== TASK ==
Pictures aside, repeat the whole listing word for word.

== PROVIDED DATA ==
-------
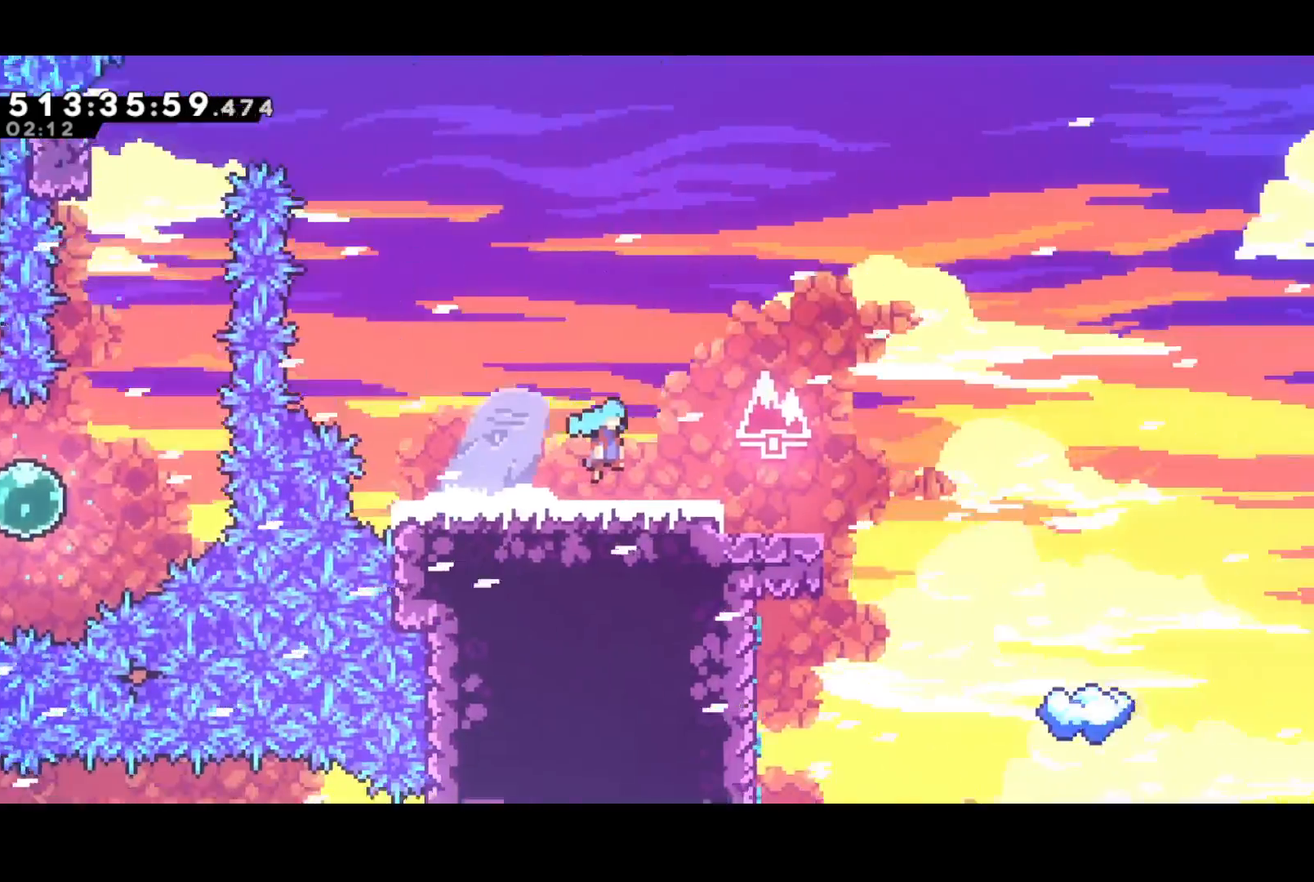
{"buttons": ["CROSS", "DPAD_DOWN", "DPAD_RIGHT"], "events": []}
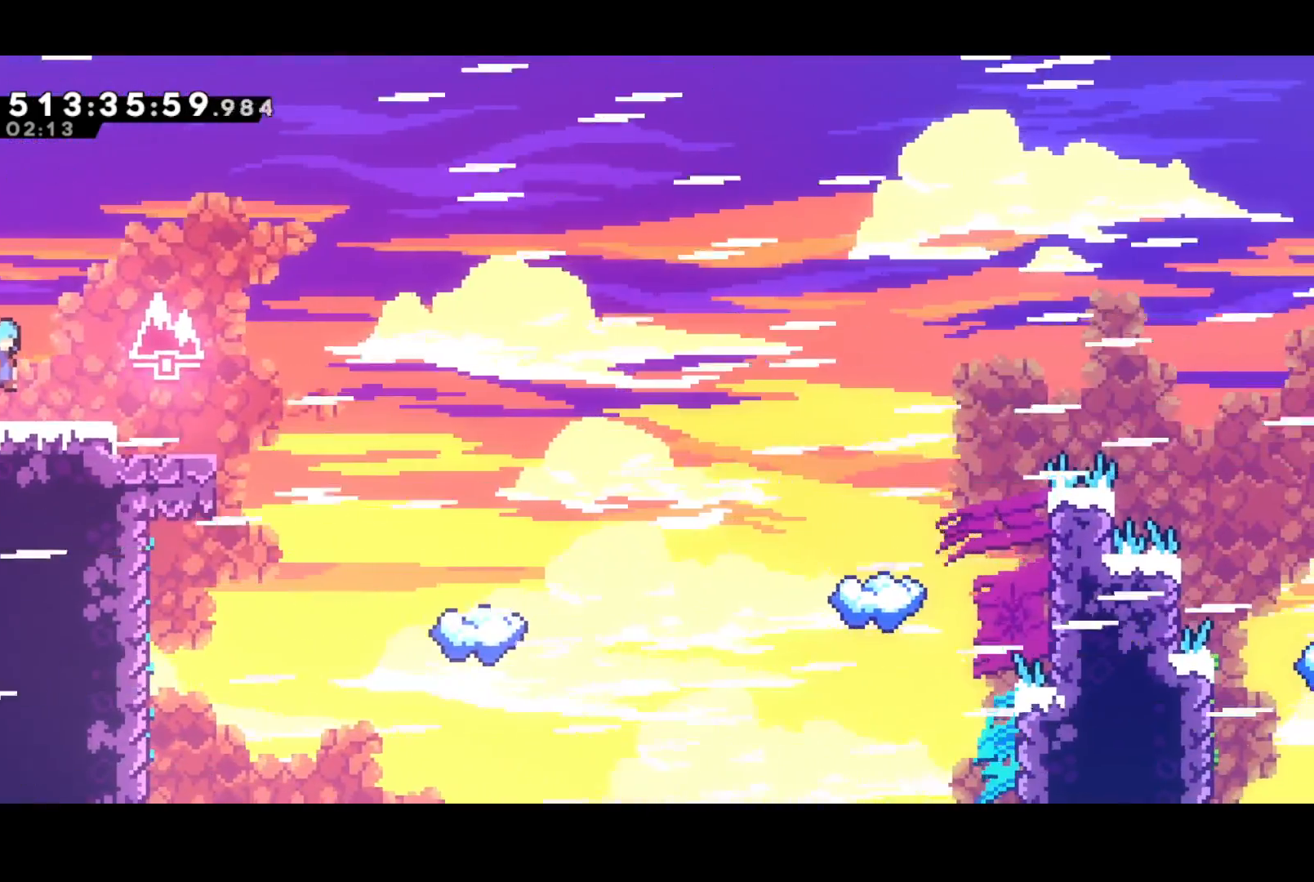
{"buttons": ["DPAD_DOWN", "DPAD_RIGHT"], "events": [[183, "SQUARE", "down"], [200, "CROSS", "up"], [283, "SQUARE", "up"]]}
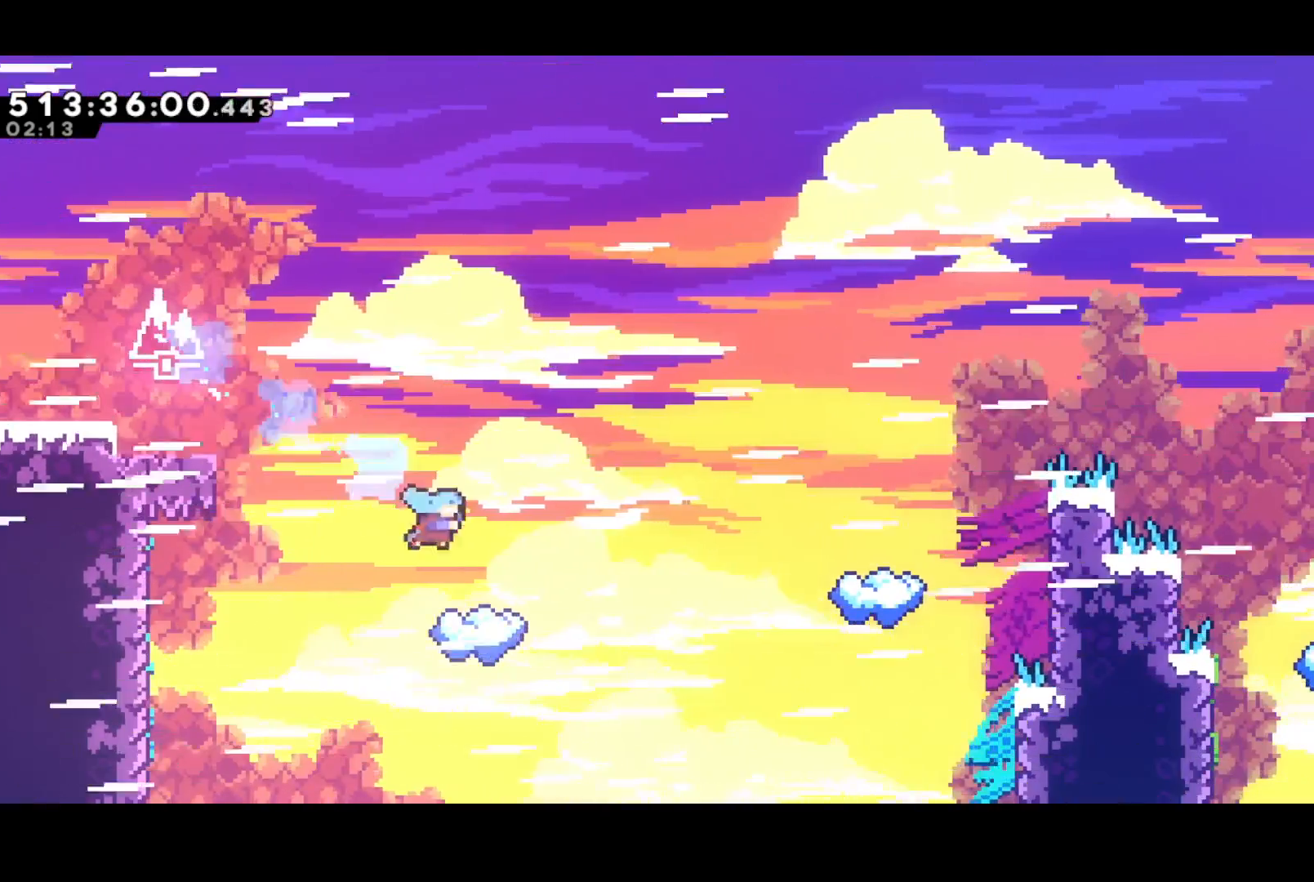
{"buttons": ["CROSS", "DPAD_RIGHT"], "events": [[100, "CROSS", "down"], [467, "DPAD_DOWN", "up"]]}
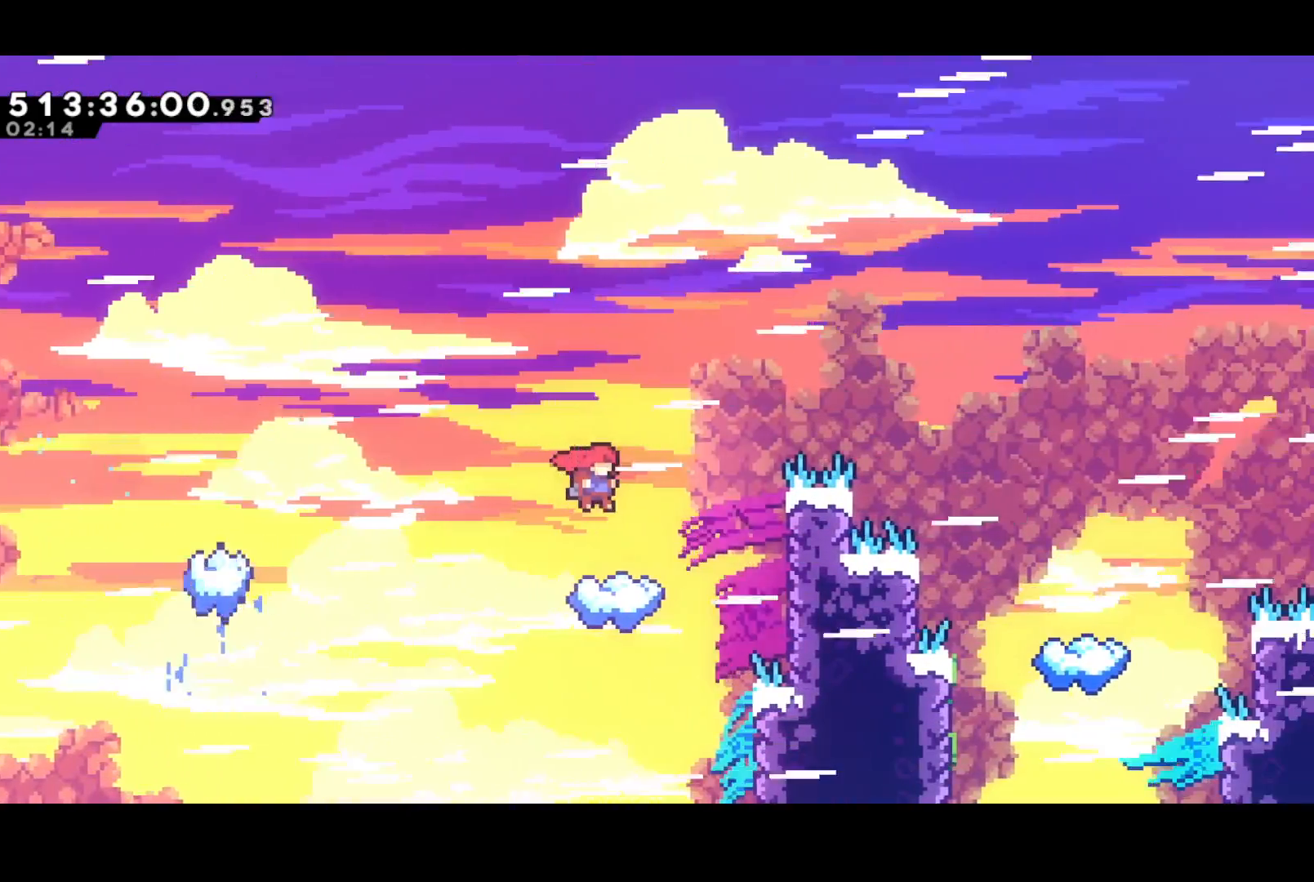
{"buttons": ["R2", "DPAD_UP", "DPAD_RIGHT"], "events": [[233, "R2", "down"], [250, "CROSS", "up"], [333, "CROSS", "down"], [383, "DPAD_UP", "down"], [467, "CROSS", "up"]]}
-------
== YOUR RESPONSE ==
{"buttons": ["CROSS", "DPAD_DOWN", "DPAD_RIGHT"], "events": []}
{"buttons": ["DPAD_DOWN", "DPAD_RIGHT"], "events": [[183, "SQUARE", "down"], [200, "CROSS", "up"], [283, "SQUARE", "up"]]}
{"buttons": ["CROSS", "DPAD_RIGHT"], "events": [[100, "CROSS", "down"], [467, "DPAD_DOWN", "up"]]}
{"buttons": ["R2", "DPAD_UP", "DPAD_RIGHT"], "events": [[233, "R2", "down"], [250, "CROSS", "up"], [333, "CROSS", "down"], [383, "DPAD_UP", "down"], [467, "CROSS", "up"]]}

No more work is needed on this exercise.